1. Learn the importance of treatment studies (RCTs) in EBM
2. Understand and interpret methods and results of treatment based studies
3. Become familiar with critically appraising treatment based studies

Hosts:
Dylan Collins
Levi Johnston
Dakoda Herman
Jayneel Limbachia
Jake Domm

Paper:
Warren, Jaimee, et al. "Antacid Monotherapy Is More Effective in Relieving Epigastric Pain Than in Combination With Lidocaine: A Randomized Double‐blind Clinical Trial." Academic Emergency Medicine 27.9 (2020): 905-909.
https://onlinelibrary.wiley.com/doi/epdf/10.1111/acem.14069EBM

Checklist for therapy studies (University of Oxford:
https://www.cebm.net/wp-content/uploads/2018/11/RCT.pdf

Episode takeaway
1. RCTs are considered gold standard in terms of evidence since the randomization process controls for both known and unknown confounding variables
2. Understanding how to quickly and efficiently appraise studies by assessing its methods is an important skill that can help you assess its utility to your practice and whether the authors adequately answered the question
3. Use a validated critical appraisal tool.
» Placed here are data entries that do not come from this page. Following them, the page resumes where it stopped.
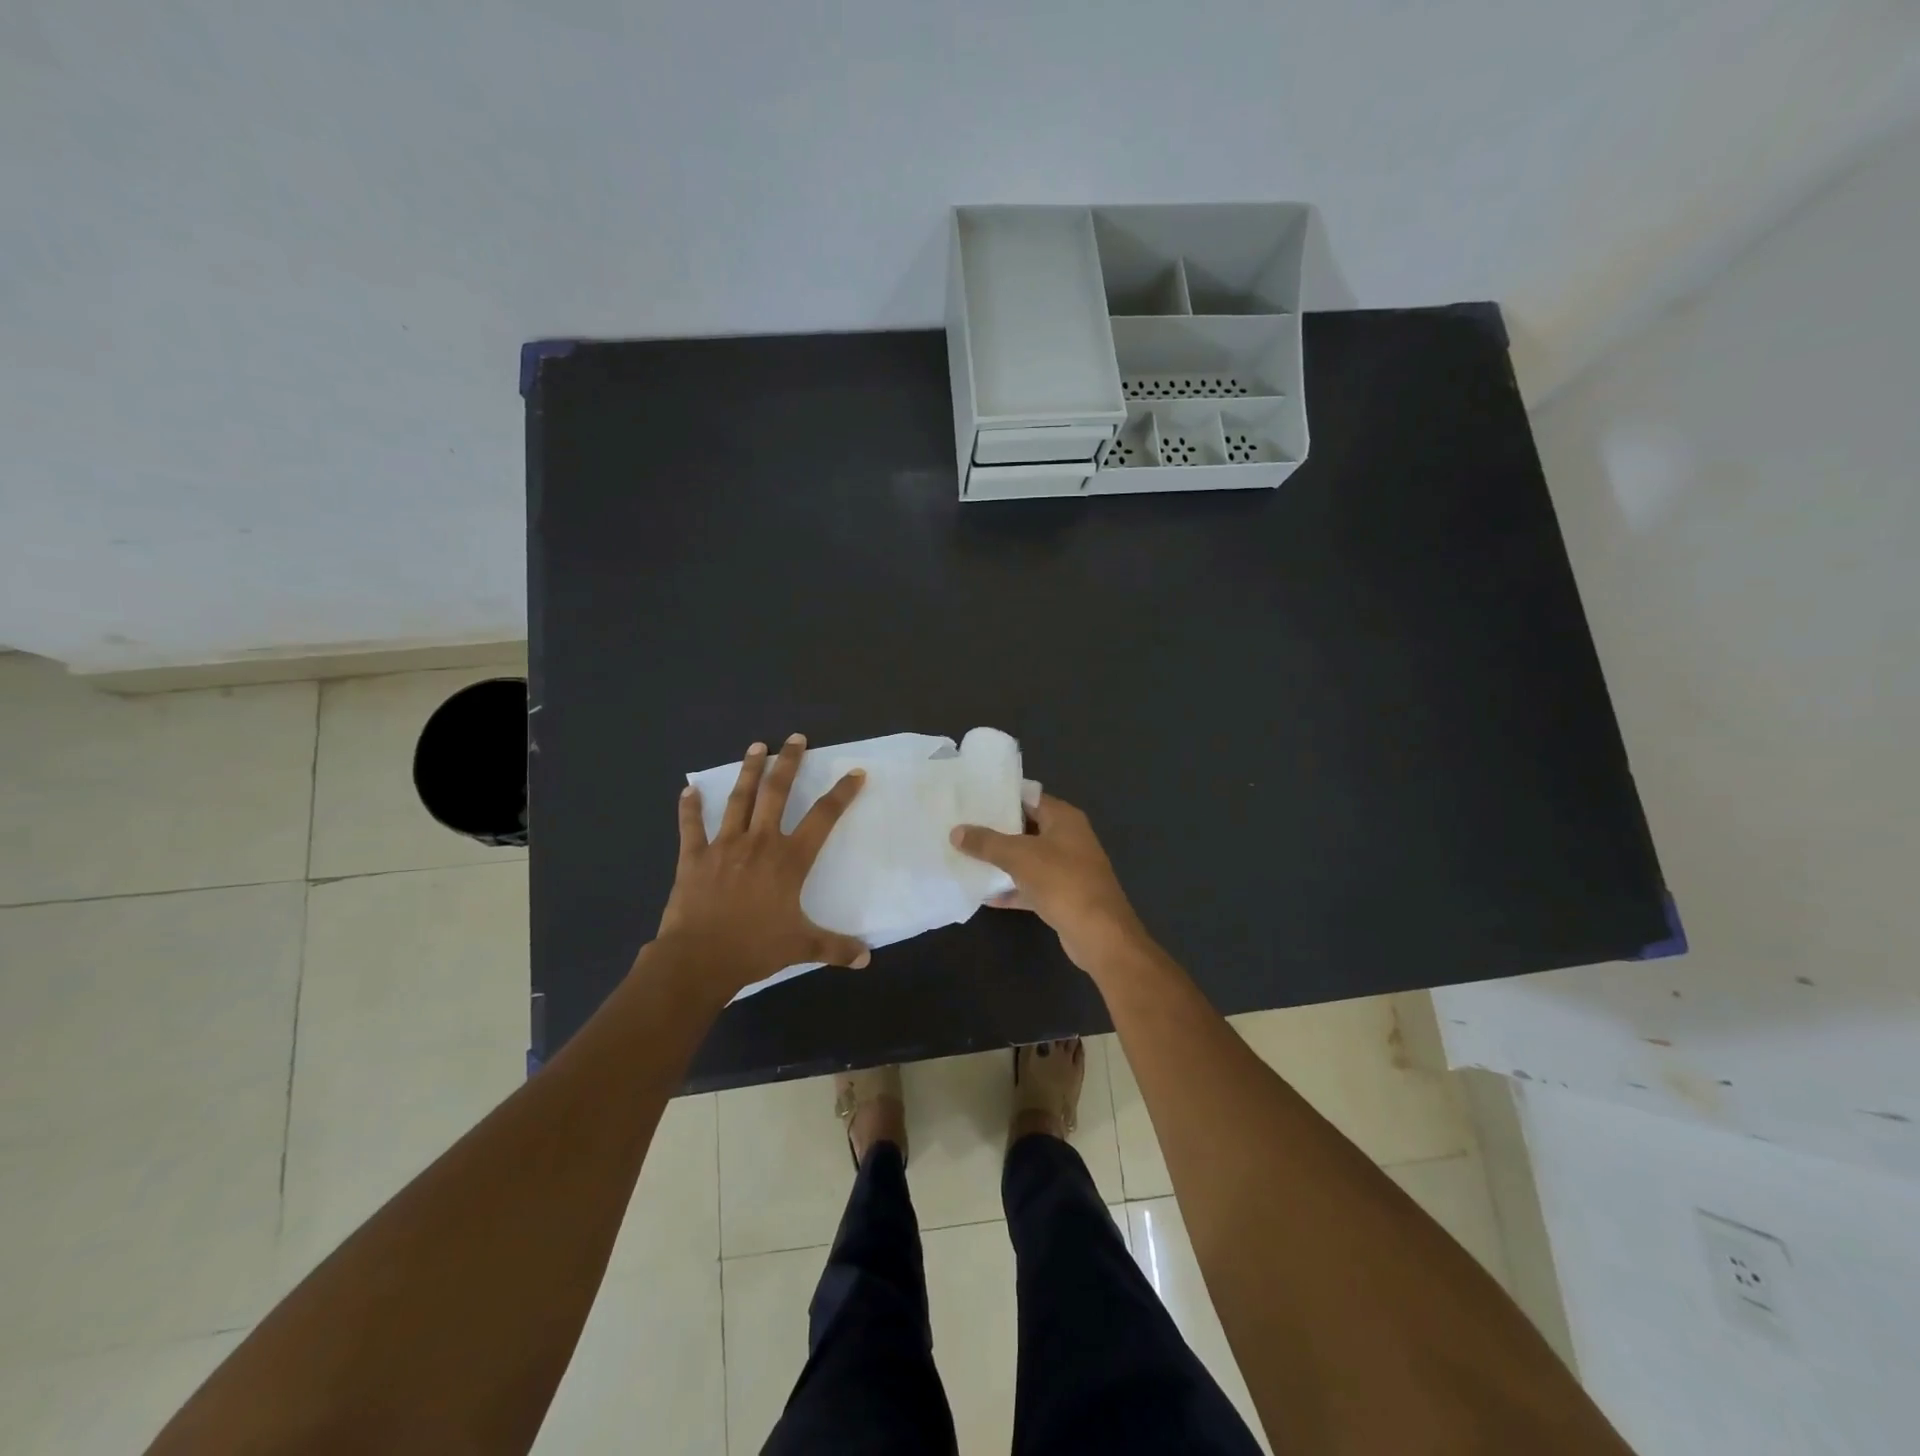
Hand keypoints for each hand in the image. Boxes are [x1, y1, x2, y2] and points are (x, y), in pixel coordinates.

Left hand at [652, 735, 869, 995]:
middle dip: (789, 763)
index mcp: (789, 859)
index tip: (855, 773)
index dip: (841, 793)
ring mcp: (724, 845)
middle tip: (796, 738)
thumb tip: (866, 958)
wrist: (699, 959)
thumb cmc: (754, 949)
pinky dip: (690, 807)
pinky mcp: (694, 856)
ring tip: (756, 746)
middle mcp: (760, 842)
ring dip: (748, 770)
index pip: (823, 817)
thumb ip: (835, 947)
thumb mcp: (801, 947)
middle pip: (777, 792)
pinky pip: (692, 826)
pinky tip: (689, 789)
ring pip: (739, 799)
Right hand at [949, 793, 1148, 972]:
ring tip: (965, 857)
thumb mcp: (1019, 856)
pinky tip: (983, 895)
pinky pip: (1031, 886)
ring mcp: (1067, 868)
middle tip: (962, 827)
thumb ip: (986, 843)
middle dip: (996, 830)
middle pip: (1026, 827)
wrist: (1099, 934)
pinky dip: (1011, 889)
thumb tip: (956, 831)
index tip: (971, 799)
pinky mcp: (1062, 895)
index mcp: (1064, 818)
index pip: (1029, 797)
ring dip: (1001, 861)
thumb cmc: (1062, 882)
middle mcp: (1068, 838)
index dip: (1001, 797)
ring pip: (1028, 859)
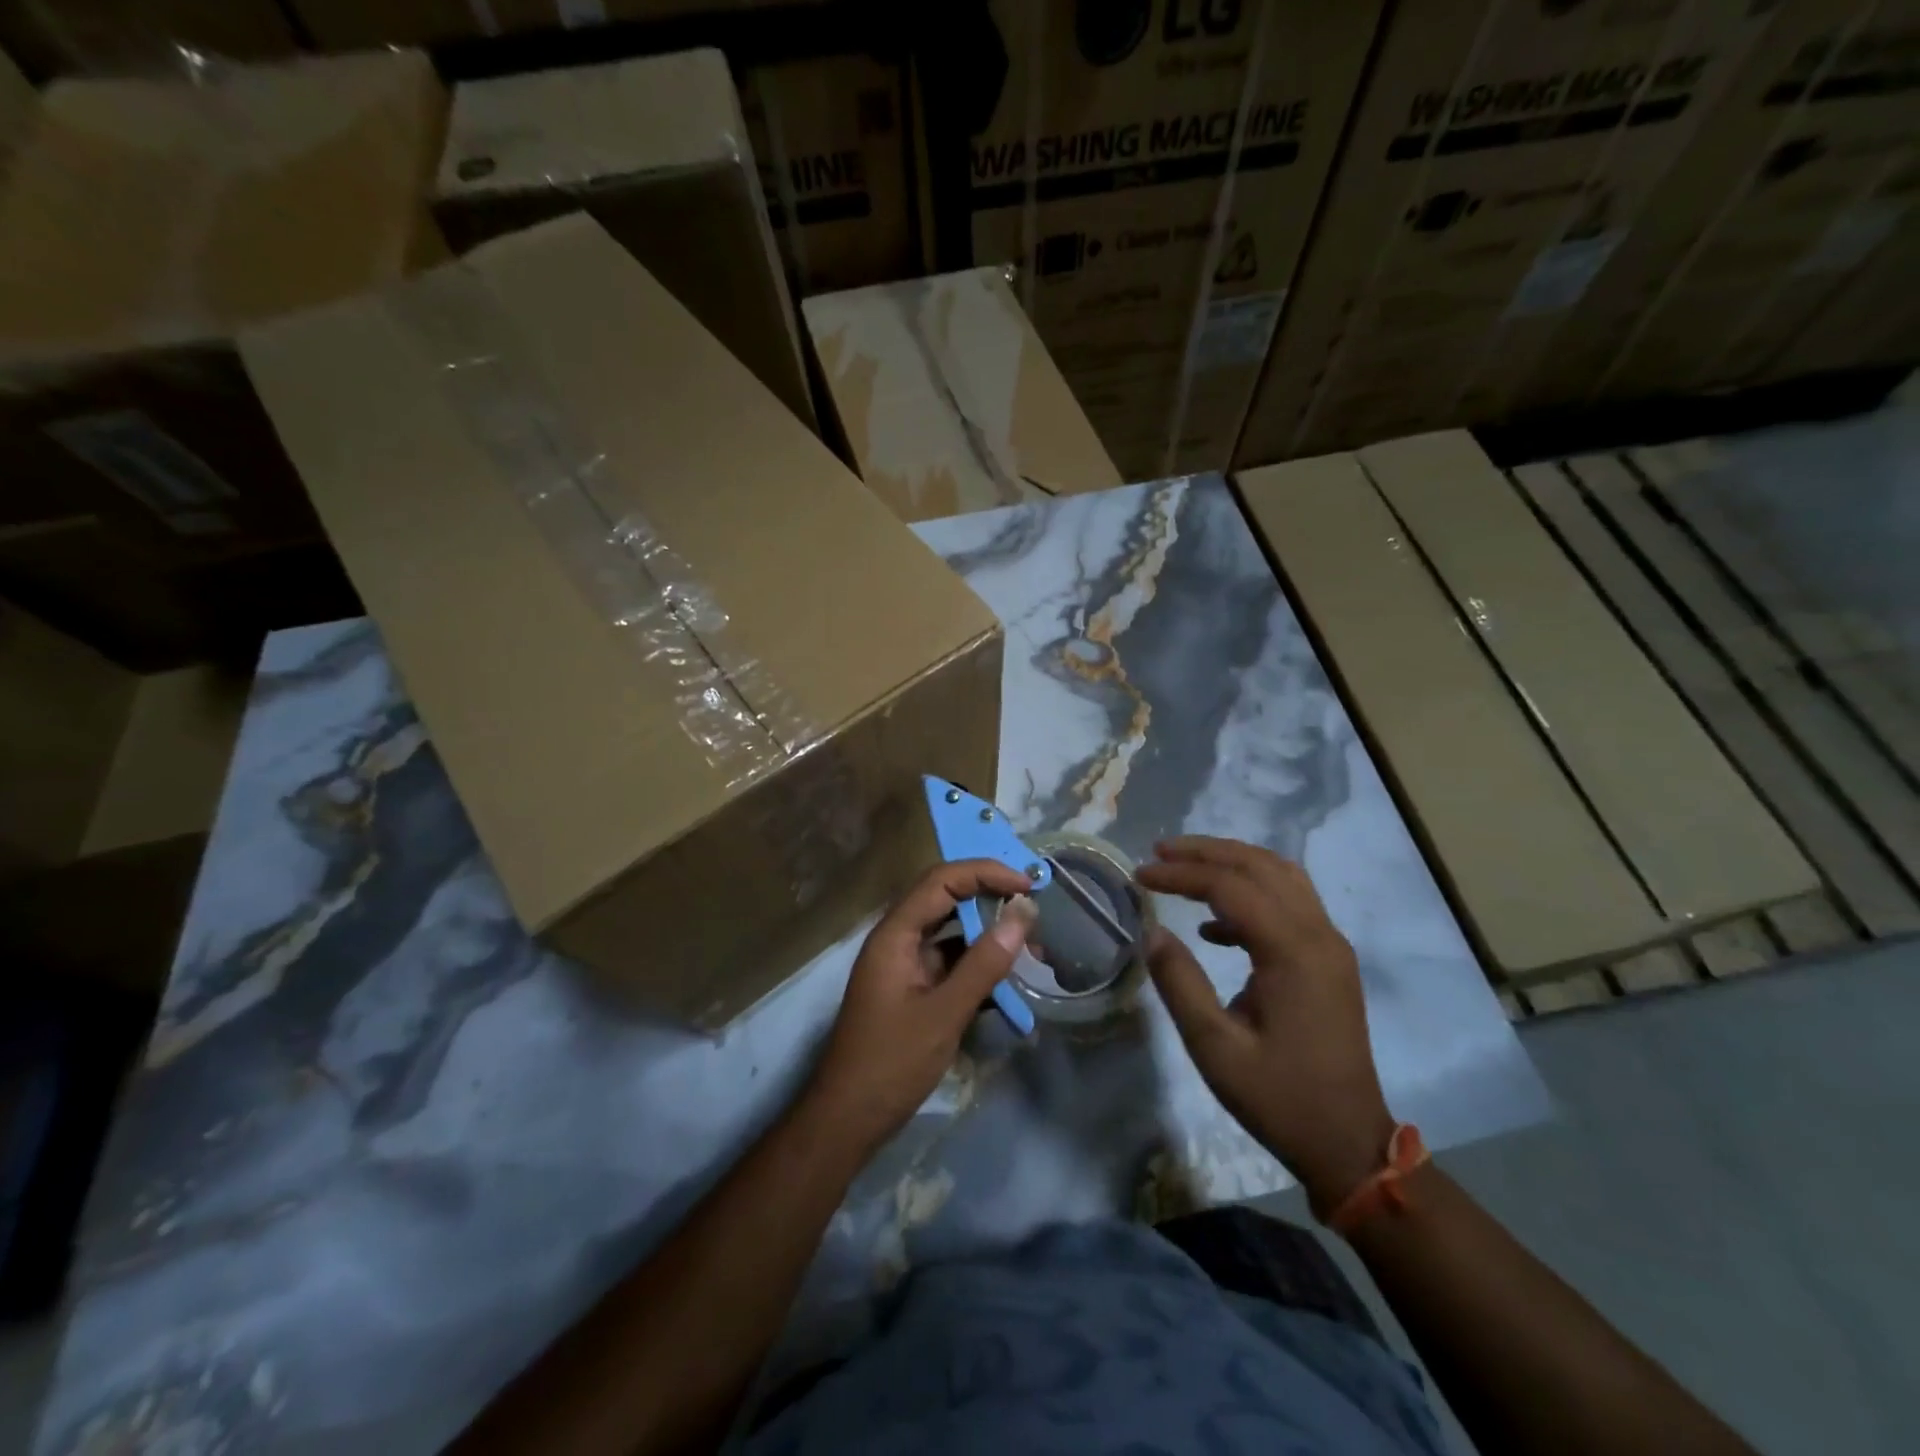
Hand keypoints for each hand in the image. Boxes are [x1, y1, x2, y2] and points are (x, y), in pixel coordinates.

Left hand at [804, 859, 1037, 1154]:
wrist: (848, 1119)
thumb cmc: (891, 1063)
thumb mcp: (945, 1013)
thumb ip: (985, 962)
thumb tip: (1023, 913)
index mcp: (895, 934)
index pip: (942, 880)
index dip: (986, 873)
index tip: (1028, 885)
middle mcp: (898, 939)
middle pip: (947, 899)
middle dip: (991, 899)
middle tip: (1035, 911)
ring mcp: (905, 965)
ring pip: (952, 932)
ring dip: (989, 935)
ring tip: (1032, 949)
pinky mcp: (914, 989)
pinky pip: (951, 962)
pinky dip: (979, 964)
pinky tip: (1009, 980)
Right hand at [1136, 837, 1393, 1213]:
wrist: (1349, 1143)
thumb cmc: (1279, 1098)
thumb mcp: (1215, 1048)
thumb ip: (1180, 983)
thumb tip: (1152, 932)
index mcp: (1293, 953)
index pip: (1231, 887)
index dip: (1182, 874)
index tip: (1139, 875)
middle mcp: (1319, 936)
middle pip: (1260, 866)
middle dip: (1206, 852)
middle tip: (1158, 851)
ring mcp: (1330, 945)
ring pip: (1281, 876)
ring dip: (1231, 863)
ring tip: (1184, 866)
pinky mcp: (1329, 960)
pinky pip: (1290, 903)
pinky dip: (1250, 894)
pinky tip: (1213, 926)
We used the CEBM tool, but there are others. The GATE from by Rod Jackson is another great method to learn. Know that sometimes people use publishing guidelines as critical appraisal tools, like the CONSORT for RCTs, but these are just work arounds.
4. Be skeptical and curious. If there is a published protocol, check it. Look at who funded the study. Read the COI and method to mitigate bias.